Failure to do so could stifle the prospects of many UK businesses. Jane Scott Paul, the AAT’s chief executive said it remained important for companies to address their own internal skills gaps.
She warned: ‘Failure to train and develop an accounting support workforce that is already 80% female (against a national workforce average of 47%) would prove a huge long-term mistake.’
According to the AAT, the number of women entering the accounting industry continues to grow. Figures from the Department for Education’s Labour Market and Skill Trends 2000 show the number of women workers are projected to rise over the next 10 years, while rates for men fall.
Scott Paul added: ‘More women are taking their place in the accounting industry and we need to make sure that they are trained and equipped to continue.’
This, she said, meant not only ‘technical capability’, but also wider business skills such as communication skills and the ability to produce financial data.
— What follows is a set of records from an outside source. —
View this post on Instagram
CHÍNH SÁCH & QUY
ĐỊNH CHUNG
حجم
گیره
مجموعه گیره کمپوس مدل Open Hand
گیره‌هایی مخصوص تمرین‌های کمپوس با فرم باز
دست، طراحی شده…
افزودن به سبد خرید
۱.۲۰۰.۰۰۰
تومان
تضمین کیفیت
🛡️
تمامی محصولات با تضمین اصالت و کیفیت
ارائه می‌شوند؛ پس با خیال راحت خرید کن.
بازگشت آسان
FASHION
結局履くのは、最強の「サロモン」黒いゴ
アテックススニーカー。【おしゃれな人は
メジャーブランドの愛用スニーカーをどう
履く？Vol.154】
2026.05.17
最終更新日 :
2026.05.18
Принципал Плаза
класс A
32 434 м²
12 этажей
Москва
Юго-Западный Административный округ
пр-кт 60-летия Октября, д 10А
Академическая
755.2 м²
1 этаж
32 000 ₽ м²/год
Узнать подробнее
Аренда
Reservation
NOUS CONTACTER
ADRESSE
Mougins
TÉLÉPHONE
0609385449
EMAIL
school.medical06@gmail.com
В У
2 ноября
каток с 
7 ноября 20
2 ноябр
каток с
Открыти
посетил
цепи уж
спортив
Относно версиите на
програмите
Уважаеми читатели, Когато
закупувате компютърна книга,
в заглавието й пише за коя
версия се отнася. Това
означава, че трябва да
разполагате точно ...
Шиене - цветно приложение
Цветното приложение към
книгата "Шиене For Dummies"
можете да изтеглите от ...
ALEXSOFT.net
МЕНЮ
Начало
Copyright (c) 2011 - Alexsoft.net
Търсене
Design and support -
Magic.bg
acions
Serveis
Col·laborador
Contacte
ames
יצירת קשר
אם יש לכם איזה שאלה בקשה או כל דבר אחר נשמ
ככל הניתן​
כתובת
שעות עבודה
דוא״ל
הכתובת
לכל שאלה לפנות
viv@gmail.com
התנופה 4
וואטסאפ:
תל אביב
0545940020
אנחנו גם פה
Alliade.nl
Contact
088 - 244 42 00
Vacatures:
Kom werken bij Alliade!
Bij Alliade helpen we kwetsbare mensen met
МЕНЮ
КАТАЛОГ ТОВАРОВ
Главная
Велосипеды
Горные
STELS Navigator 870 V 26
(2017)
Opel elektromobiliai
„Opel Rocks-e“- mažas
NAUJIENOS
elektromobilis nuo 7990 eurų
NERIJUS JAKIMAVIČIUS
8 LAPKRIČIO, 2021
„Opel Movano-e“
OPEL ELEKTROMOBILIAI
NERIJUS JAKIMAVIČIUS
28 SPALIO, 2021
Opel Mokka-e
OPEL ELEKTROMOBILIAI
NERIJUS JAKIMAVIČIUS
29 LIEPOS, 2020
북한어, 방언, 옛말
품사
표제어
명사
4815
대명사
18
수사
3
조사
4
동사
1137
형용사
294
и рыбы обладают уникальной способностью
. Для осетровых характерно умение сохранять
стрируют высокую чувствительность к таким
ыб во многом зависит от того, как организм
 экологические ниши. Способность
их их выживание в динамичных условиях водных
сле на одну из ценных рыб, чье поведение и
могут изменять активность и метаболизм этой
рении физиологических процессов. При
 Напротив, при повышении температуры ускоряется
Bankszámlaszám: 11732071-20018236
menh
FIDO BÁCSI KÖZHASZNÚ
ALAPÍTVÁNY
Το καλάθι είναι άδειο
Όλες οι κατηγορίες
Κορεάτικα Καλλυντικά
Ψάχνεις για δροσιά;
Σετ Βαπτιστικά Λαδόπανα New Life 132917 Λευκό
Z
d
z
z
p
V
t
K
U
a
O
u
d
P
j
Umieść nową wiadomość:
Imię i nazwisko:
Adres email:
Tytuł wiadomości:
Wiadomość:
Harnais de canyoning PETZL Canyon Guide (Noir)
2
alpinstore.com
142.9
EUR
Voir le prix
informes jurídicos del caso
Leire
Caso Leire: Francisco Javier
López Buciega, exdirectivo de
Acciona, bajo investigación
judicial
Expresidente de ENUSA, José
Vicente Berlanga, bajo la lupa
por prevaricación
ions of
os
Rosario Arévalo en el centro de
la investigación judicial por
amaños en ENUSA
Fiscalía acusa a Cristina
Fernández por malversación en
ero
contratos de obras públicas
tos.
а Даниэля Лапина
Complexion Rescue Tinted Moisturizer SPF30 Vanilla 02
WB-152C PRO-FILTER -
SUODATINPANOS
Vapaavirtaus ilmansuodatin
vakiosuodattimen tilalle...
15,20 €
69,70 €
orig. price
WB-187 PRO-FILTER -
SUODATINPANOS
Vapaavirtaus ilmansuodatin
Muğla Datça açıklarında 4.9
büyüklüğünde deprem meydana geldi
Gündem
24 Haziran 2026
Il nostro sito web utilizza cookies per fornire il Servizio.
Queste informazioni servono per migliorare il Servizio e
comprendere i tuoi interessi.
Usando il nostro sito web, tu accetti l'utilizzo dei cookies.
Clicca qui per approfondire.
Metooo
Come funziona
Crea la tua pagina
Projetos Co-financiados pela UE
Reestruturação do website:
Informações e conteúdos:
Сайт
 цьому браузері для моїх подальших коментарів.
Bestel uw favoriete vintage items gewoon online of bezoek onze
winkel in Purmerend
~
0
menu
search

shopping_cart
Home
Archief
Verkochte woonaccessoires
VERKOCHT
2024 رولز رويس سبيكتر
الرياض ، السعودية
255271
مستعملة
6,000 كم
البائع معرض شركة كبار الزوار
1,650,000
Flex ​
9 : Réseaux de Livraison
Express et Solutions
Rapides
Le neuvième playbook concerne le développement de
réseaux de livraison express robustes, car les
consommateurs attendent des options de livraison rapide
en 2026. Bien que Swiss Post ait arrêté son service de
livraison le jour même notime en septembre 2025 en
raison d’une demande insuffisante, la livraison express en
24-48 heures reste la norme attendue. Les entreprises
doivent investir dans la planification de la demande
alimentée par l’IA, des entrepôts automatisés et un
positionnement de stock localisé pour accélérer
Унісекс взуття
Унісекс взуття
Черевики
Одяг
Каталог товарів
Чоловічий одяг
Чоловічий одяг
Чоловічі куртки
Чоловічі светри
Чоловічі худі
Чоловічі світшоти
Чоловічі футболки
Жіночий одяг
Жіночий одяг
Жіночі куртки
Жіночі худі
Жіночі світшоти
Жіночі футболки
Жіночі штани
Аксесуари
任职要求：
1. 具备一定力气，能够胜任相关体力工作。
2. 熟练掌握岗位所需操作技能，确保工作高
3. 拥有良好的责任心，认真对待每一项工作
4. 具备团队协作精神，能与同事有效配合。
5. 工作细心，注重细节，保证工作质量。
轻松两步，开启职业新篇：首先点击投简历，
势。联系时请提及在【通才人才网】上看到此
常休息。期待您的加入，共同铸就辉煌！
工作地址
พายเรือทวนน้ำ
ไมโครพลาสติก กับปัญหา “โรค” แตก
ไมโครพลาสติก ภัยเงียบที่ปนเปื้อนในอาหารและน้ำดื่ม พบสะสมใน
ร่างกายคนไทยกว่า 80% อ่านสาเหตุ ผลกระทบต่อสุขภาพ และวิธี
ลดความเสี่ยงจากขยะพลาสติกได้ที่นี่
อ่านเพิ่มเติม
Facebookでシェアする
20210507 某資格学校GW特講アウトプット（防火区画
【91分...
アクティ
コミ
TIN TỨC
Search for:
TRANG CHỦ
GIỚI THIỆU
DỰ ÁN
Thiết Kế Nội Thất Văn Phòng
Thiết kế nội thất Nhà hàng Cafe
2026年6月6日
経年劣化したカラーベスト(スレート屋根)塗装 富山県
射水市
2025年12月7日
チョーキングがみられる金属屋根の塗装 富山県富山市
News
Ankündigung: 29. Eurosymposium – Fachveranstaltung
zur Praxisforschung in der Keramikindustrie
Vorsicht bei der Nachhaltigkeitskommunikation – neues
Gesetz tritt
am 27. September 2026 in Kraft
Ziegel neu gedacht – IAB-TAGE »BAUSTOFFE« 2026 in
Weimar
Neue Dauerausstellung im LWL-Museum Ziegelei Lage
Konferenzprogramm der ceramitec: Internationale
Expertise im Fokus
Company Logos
‘Training is a long-term investment and needs to be integrated into any forward-looking business development plan. Planned and supported correctly it could have a significant impact on the bottom-line, increasing staff retention as well as morale,’ Scott Paul said.The AAT’s own NVQ/SVQ in Payroll Administration is tailored along these lines. The course covers the necessary administrative skills and teaches wider workplace skills such as communications, IT and project management.
A recent survey by the ICAEW of training and salaries found that the gap between the number of male and female students training at the ICAEW is continuing to narrow.